Man mano che aumenta il numero degli oggetti connessi e quello delle informazioni che sono in grado di trasmettere, diventa sempre più difficile dare aggregare i dati e dare loro un senso compiuto. Sia in termini di quantità, sia per quanto riguarda le “possibilità di incrocio” che possono fornire indicazioni utili per le imprese, dal miglioramento del ciclo di produzione al contenimento dei costi, fino a un’attenzione più focalizzata sulla user experience.
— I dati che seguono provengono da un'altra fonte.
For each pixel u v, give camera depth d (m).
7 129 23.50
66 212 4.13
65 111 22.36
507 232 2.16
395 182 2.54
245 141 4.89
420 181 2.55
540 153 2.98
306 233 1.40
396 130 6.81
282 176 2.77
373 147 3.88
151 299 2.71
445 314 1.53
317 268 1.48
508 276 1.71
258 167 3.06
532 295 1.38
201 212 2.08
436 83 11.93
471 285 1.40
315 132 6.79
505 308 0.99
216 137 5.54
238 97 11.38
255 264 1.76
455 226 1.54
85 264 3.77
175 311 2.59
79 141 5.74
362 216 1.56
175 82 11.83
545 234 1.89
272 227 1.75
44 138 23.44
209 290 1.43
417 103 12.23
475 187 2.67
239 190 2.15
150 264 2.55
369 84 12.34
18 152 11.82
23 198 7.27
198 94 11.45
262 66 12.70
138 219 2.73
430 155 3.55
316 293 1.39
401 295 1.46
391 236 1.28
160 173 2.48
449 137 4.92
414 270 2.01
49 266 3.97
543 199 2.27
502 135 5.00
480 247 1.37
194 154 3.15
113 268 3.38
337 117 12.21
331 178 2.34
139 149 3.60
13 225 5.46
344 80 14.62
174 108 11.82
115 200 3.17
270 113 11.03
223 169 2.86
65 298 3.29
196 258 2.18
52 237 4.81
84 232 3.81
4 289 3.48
Per questo le “capacità umane” non bastano per trarre il meglio dalle possibilità offerte dall’IoT, ma c’è e ci sarà progressivamente sempre più bisogno di affidare il compito del monitoraggio e dell’analisi a sistemi dotati di intelligenza artificiale. E’ la tesi di Eric Maillard, esperto in Application performance di Dynatrace, digital performance management company specializzata sull’ottimizzazione della customer experience.
“L’IoT non è una tecnologia unica – spiega – È un ecosistema di interazioni umane e non umane che coprono una moltitudine di tecnologie, creando ambienti sia complessi che dinamici, la cui portata è difficile da comprendere e controllare. Le tecnologie informatiche tradizionali e le nuove tecnologie si incontrano e crescono fianco a fianco per creare un nuovo ecosistema IoT, un modo per le aziende di ottimizzare il proprio business, differenziare i propri prodotti e servizi da quelli dei concorrenti e trasformare tutti i loro mercati offrendo nuovi prodotti e servizi”.
L’intelligenza Artificiale come risposta ai limiti dell’IoT
Ma se le opportunità in termini di competitività abilitati dall’IoT sono ormai abbastanza chiari alle imprese, forse non è ancora allo stesso modo evidente cosa sia necessario fare per trarre il massimo dei vantaggi dalle informazioni che si raccolgono. “Gli ambienti IoT, sempre più dinamici e distribuiti, sono anche sempre più complessi, densi e dinamici – prosegue Maillard – Sebbene siano una miniera d’oro di dati, gli esseri umani non possono più gestire con i soli strumenti tradizionali un tale volume, velocità e varietà di informazioni. Inoltre, le applicazioni IoT sono spesso collegate direttamente ai processi aziendali critici o all’esperienza del cliente. Di conseguenza, il minimo problema di prestazioni, rallentamenti o guasti in una di queste applicazioni può avere un impatto significativo sui risultati dell’azienda. Quando si verifica un incidente, la sua identificazione e risoluzione devono ovviamente essere veloci, ma idealmente proattive”.
Questo vuol dire, quindi, che gli occhi o le capacità di calcolo umane potrebbero non essere sufficienti per centrare l’obiettivo: “L’approccio tradizionale del monitoraggio, che consiste nell’osservare i cruscotti, rispondere agli allarmi e analizzare i problemi manualmente, non può più funzionare – sottolinea Maillard – È qui che entra in gioco il monitoraggio basato sull’intelligenza artificiale, che ora consente di analizzare ecosistemi complessi, dinamici e ad alto volume. I miliardi di eventi che si verificano possono essere visti in tempo reale in un formato non solo comprensibile, ma possono essere utilizzati concretamente per determinare le azioni da intraprendere per migliorare continuamente l’esperienza dell’utente. Laddove le capacità umane da sole oggi mostrano i loro limiti, l’intelligenza artificiale può immediatamente assorbire e dare un senso ai terabyte di dati – aggiunge Maillard – Automatizza il compito di scoperta e analisi, che in precedenza richiedeva ore o addirittura giorni di lavoro e oggi richiede solo pochi millisecondi. Identifica proattivamente i problemi e la loro origine, ovunque nell’ecosistema IoT”.
Le applicazioni pratiche che possono dimostrare la validità di questi concetti sono intuitive ed esistono già, che si tratti di strumentazioni critiche nel settore sanitario o di illuminazione intelligente nelle smart city: ”Questo tipo di monitoraggio – conclude Maillard – consente di determinare se un dispositivo funziona o meno e, in caso di problemi, di trovare l’origine, il luogo e il personale responsabile alla sua risoluzione. E quindi limitare i rischi del consumo di energia”.